The following is an article I wrote for The Inductive.

Within the international development community, a debate for the heart of the movement recently came to the fore with the IPO of Compartamos, the largest microfinance institution in Mexico.  Divisive and controversial, Compartamos’ decision to sell shares and publicly list on an exchange is perhaps the clearest manifestation of where the two sides diverge.  One side, led by Muhammad Yunus, founder of the Grameen Bank and winner of the Nobel Peace Prize in 2005, contends that, at its core, the sole fundamental mission of microfinance is poverty alleviation.  The other side argues that the goal must be maximizing profit and, more specifically, ROE (return on equity) – extending services to a previously unbanked population and expanding via revenue growth.  Just about everyone has an opinion on the decision and, at the very least, it allows for a great philosophical and economic debate about the most effective way to assist the billions of people who live below the poverty line.

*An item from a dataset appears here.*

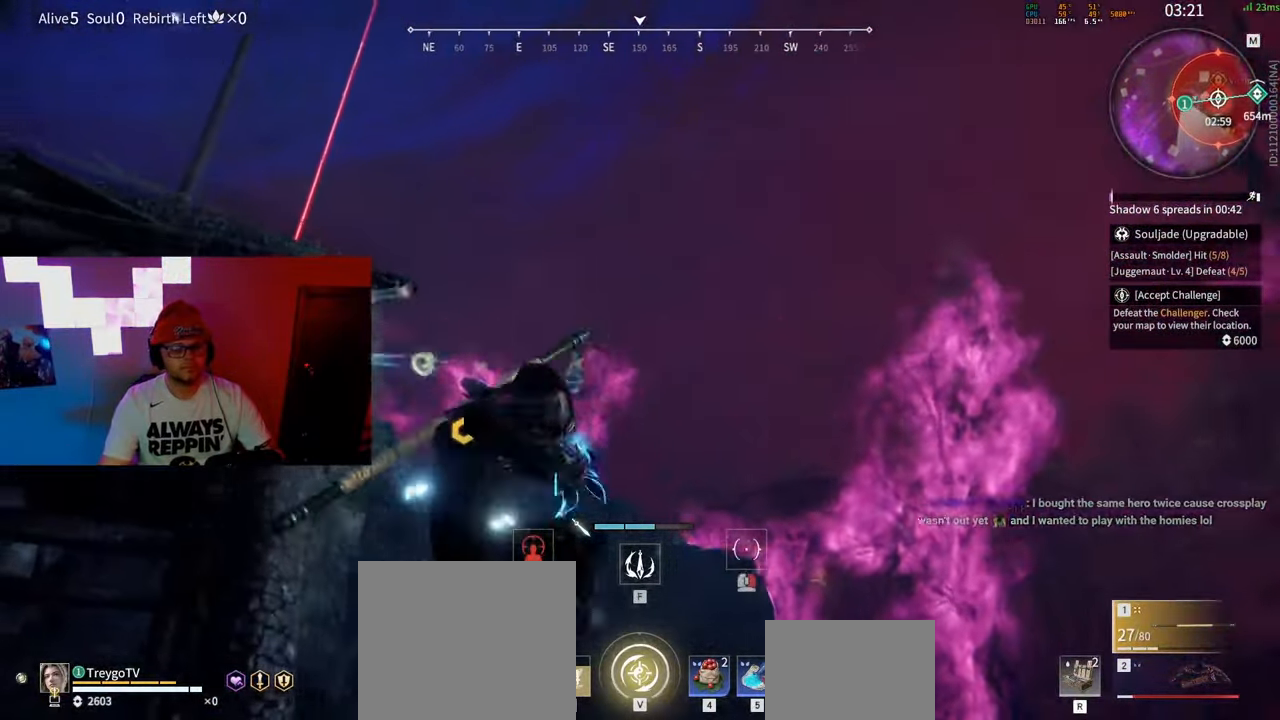
{"keys": ["d", "w"], "mouse": [], "events": [[167, "d", "up"], [217, "w", "down"], [483, "d", "down"]]}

It’s necessary to first give a little background on microfinance and its role in economic development.  Without going into too many specifics, microfinance describes the provision of financial services to individuals below the poverty line with no material collateral.  Microcredit, specifically, refers to the disbursal of small loans – generally between $50 and $1,000, depending on the sophistication of the institution and the industry in general (average loan with Compartamos is $623) – to individuals that cannot access credit via the traditional banking system.  Given their small size, the cost of servicing these loans, as a percentage of the total, is high.  Remember: it costs the same amount to service a $10,000 loan as it does a $100 loan (salaries, office materials, etc.), and these microfinance institutions often have to track down the borrowers on a weekly basis to collect the interest and principle.  In other words, interest on microfinance loans are higher than one might think appropriate.  In the United States, 50% for a loan may seem exorbitant.  But, when you look at it relative to the alternatives (up to 800% from loan sharks) and the fact that these loans are expensive to service, high interest rates are a necessity.  But at what level are interest rates exorbitant, even for an MFI?  This is the question at the heart of the Compartamos debate.